:: Request ::
This exercise calls for all the entries that follow to be set down exactly, without their images.

################

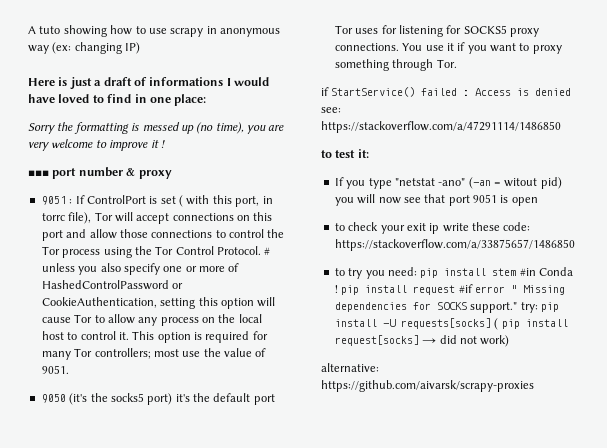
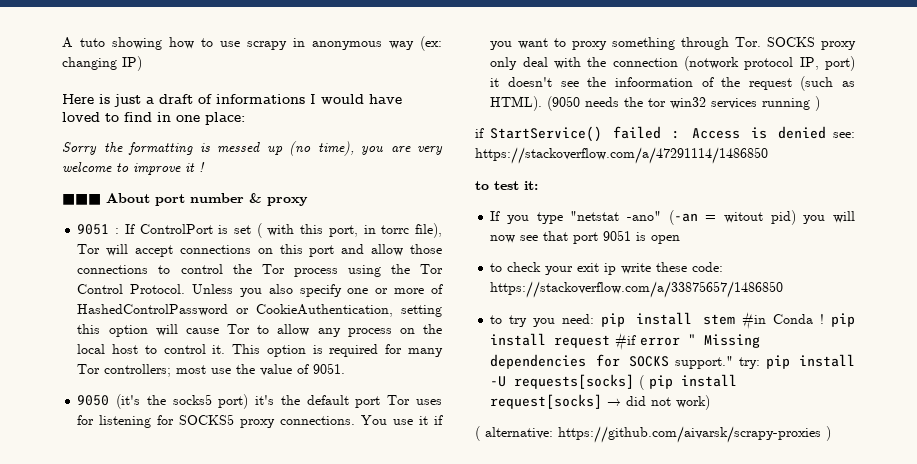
(49, 173) none -> [106,193,150,203] About
[264,247,271,255] [41,263,75,272] # unless -> [192,284,234,294] Unless
(457, 63) none -> [767,37,856,50] [490,56,855,71] [490,76,855,91] [490,96,821,111] SOCKS proxy only deal with the connection (notwork protocol IP, port) it doesn't see the infoormation of the request (such as HTML). (9050 needs the tor win32 services running )
(510, 341) none -> [475,426,480,441] (
(534, 386) none -> [826,426,831,441] )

################

:: Exercise solution ::
(49, 173) none -> [106,193,150,203] About
[264,247,271,255] [41,263,75,272] # unless -> [192,284,234,294] Unless
(457, 63) none -> [767,37,856,50] [490,56,855,71] [490,76,855,91] [490,96,821,111] SOCKS proxy only deal with the connection (notwork protocol IP, port) it doesn't see the infoormation of the request (such as HTML). (9050 needs the tor win32 services running )
(510, 341) none -> [475,426,480,441] (
(534, 386) none -> [826,426,831,441] )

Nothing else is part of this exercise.